Duggan cut his teeth in politics as a top lieutenant in former Wayne County Executive Ed McNamara’s administration, but he talks more about his tenure at the DMC.
Duggan says his record qualifies him as a turnaround specialist, and he says that’s exactly what Detroit needs right now.
“This is the advantage of having a candidate for mayor who has lived through turnarounds and near bankruptcy before,” Duggan said at the final mayoral debate last week. “Just as I did at DMC, I’d love to pull this community together, and bring this city back.”
That comment provoked a sharp retort from his opponent, Wayne County Sheriff Benny Napoleon.
“The turnaround at the DMC is a fallacy,” Napoleon insisted.
After finishing a distant second to Duggan in the primary, Napoleon has run a pretty anemic campaign.
But he’s ratcheted up the attacks on Duggan’s record in the last week of the campaign.
Napoleon hasn’t had nearly the type of fundraising success that Duggan put together. But he’s used Duggan’s strong ties to the corporate community against him, and also pounced on Duggan’s ties to the state officials who appointed Detroit’s emergency manager, Kevyn Orr.

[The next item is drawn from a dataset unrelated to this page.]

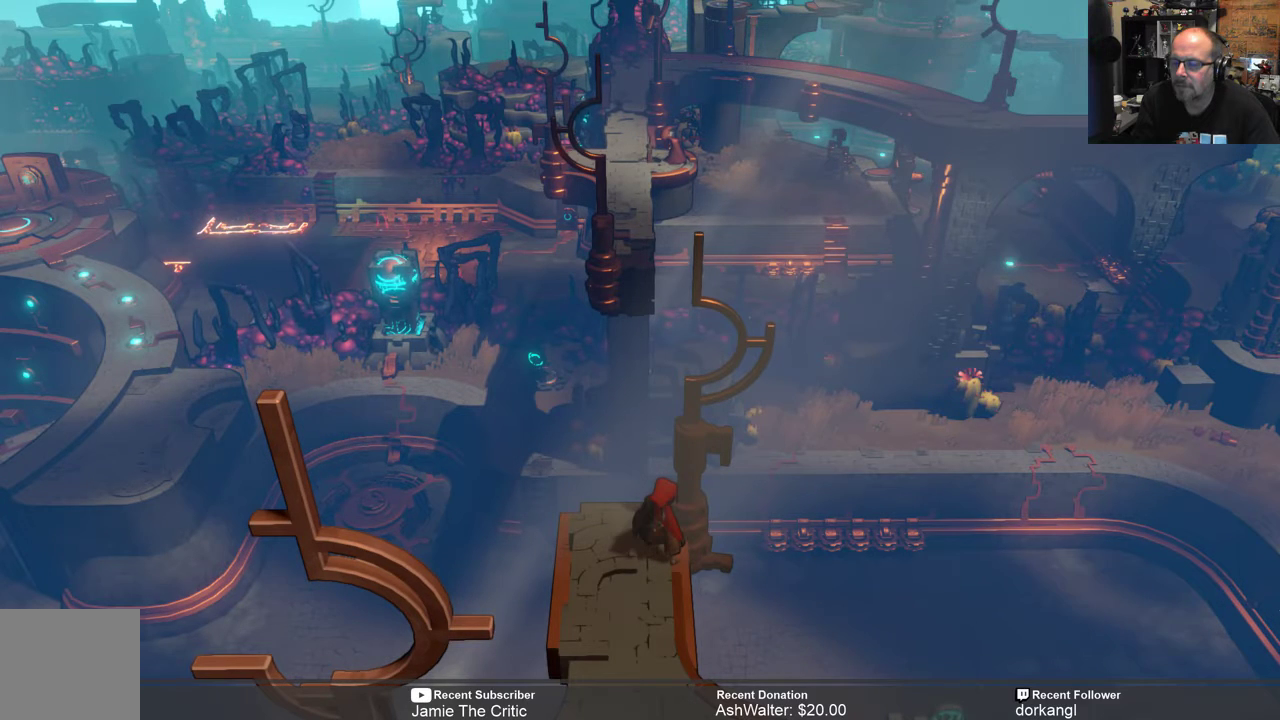
{"buttons": ["R2"], "left_stick": "center", "right_stick": "center", "events": []}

“It is very clear that there was a conspiracy. There was never, ever any intention of doing anything other than sending Kevyn Orr in,” Napoleon said. “And quite frankly my opponent was a big part of that.”
That theme of a state conspiracy to take Detroit into bankruptcy resonates with many Napoleon supporters. Some of them packed an east side Detroit church for a pre-election rally recently. They heard about one theme over and over, that Napoleon will fight off those from the outside who have seized control of Detroit. One speaker even mentioned the “evil spirits from Lansing” who’ve “taken control of the land.”

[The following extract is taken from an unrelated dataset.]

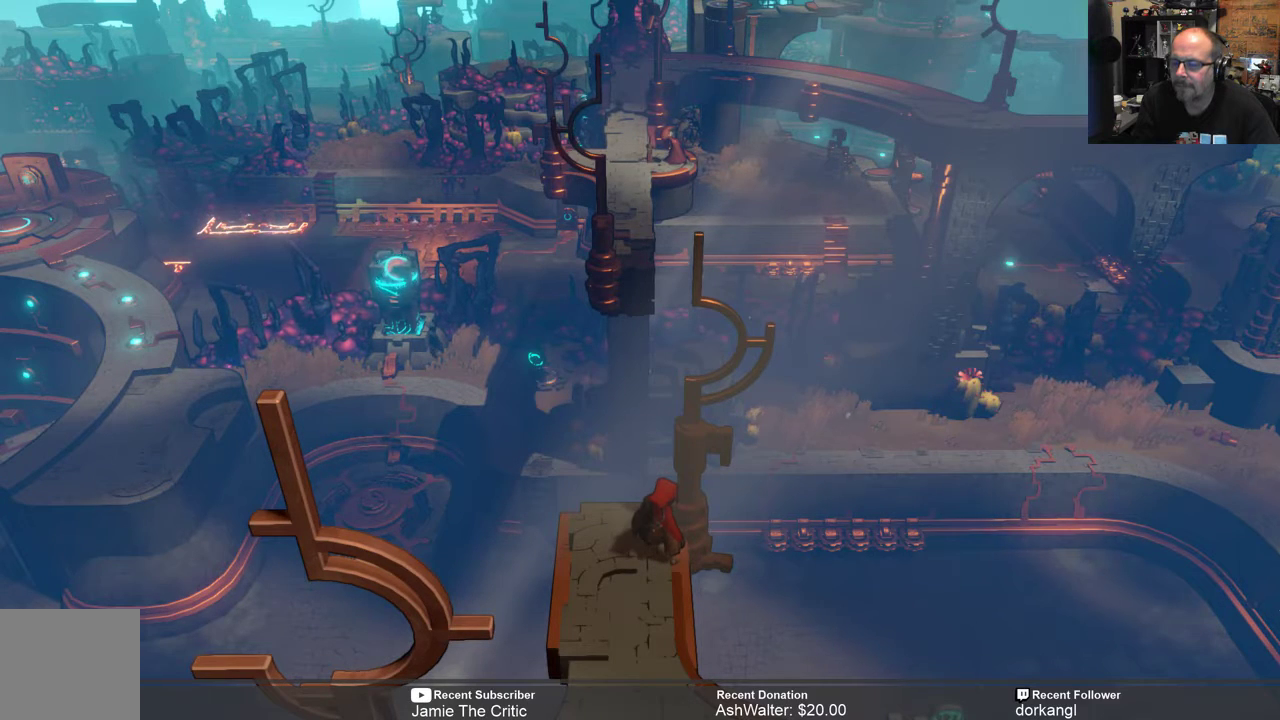
{"buttons": ["R2"], "left_stick": "center", "right_stick": "center", "events": []}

Incredible as that may sound, Napoleon supporter Cle Sims thinks it’s about right.
“I’m here to support Benny Napoleon. I’m NOT here to support Rick Snyder,” Sims said. “Which I believe that what’s the guy’s name…Duggan?...is Rick Snyder’s appointed appointee.”
Just to be clear, Duggan is on record opposing emergency manager Kevyn Orr and the bankruptcy.

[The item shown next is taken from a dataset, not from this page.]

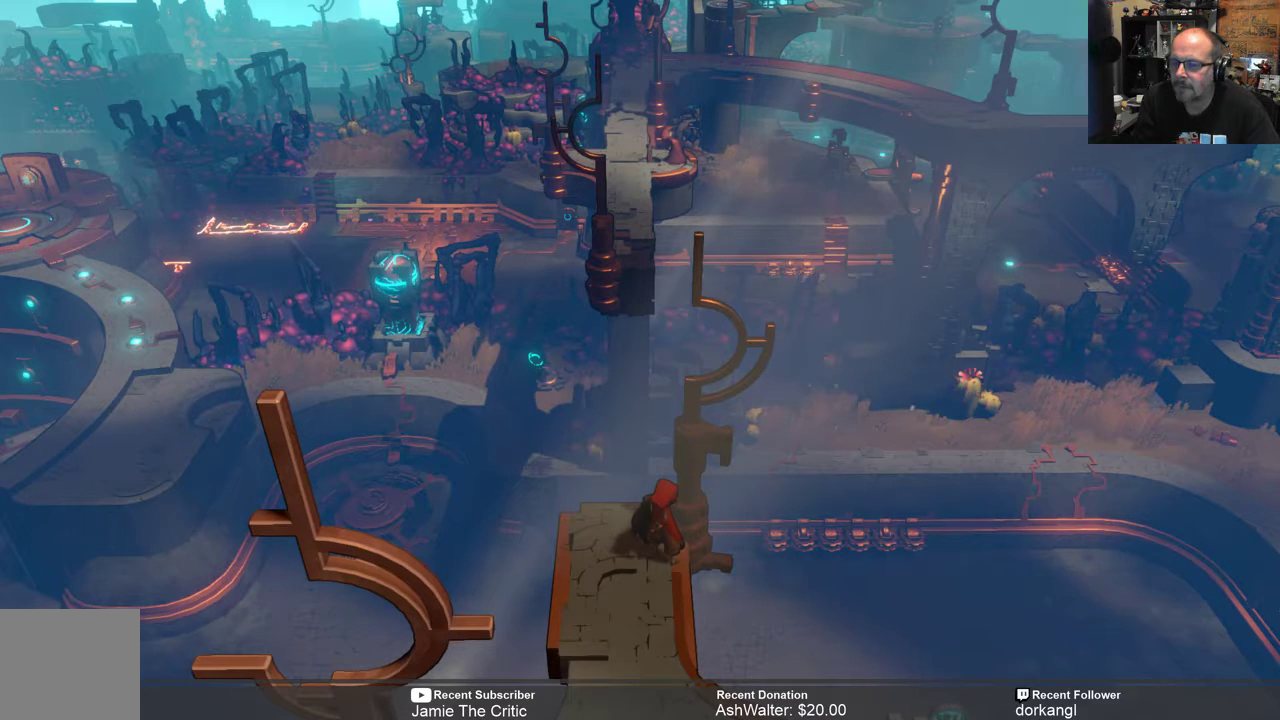
{"buttons": ["R2"], "left_stick": "center", "right_stick": "center", "events": []}
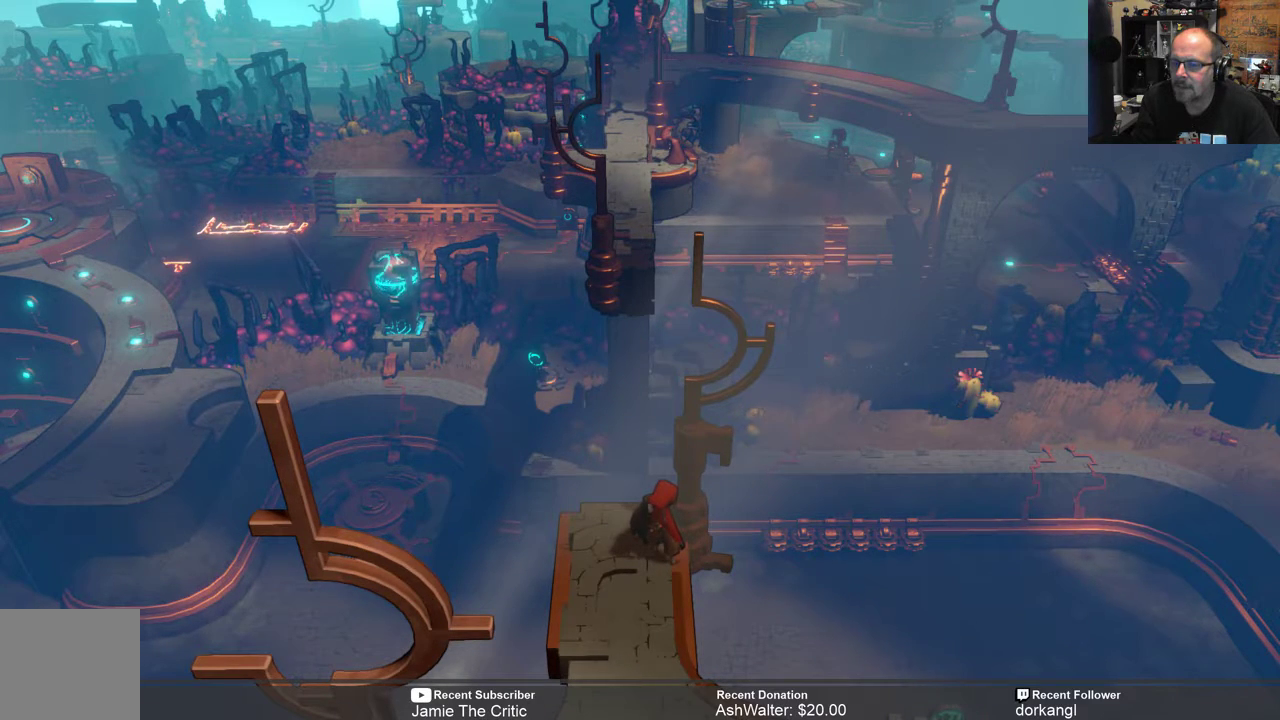
{"buttons": ["R2"], "left_stick": "center", "right_stick": "center", "events": []}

But much more than Napoleon, Duggan says he’ll insert himself into that process as mayor. He says he might even be able to convince Governor Snyder to send Orr packing.
“I don’t know whether we can get Kevyn Orr out before September. But I’m going to work every day, in a positive, constructive way, to shorten that stay,” Duggan said.
And that highlights a certain irony to this mayor’s race.
Whoever gets elected will be virtually powerless to start. But he’ll end up guiding the city through one of the most critical periods in its history.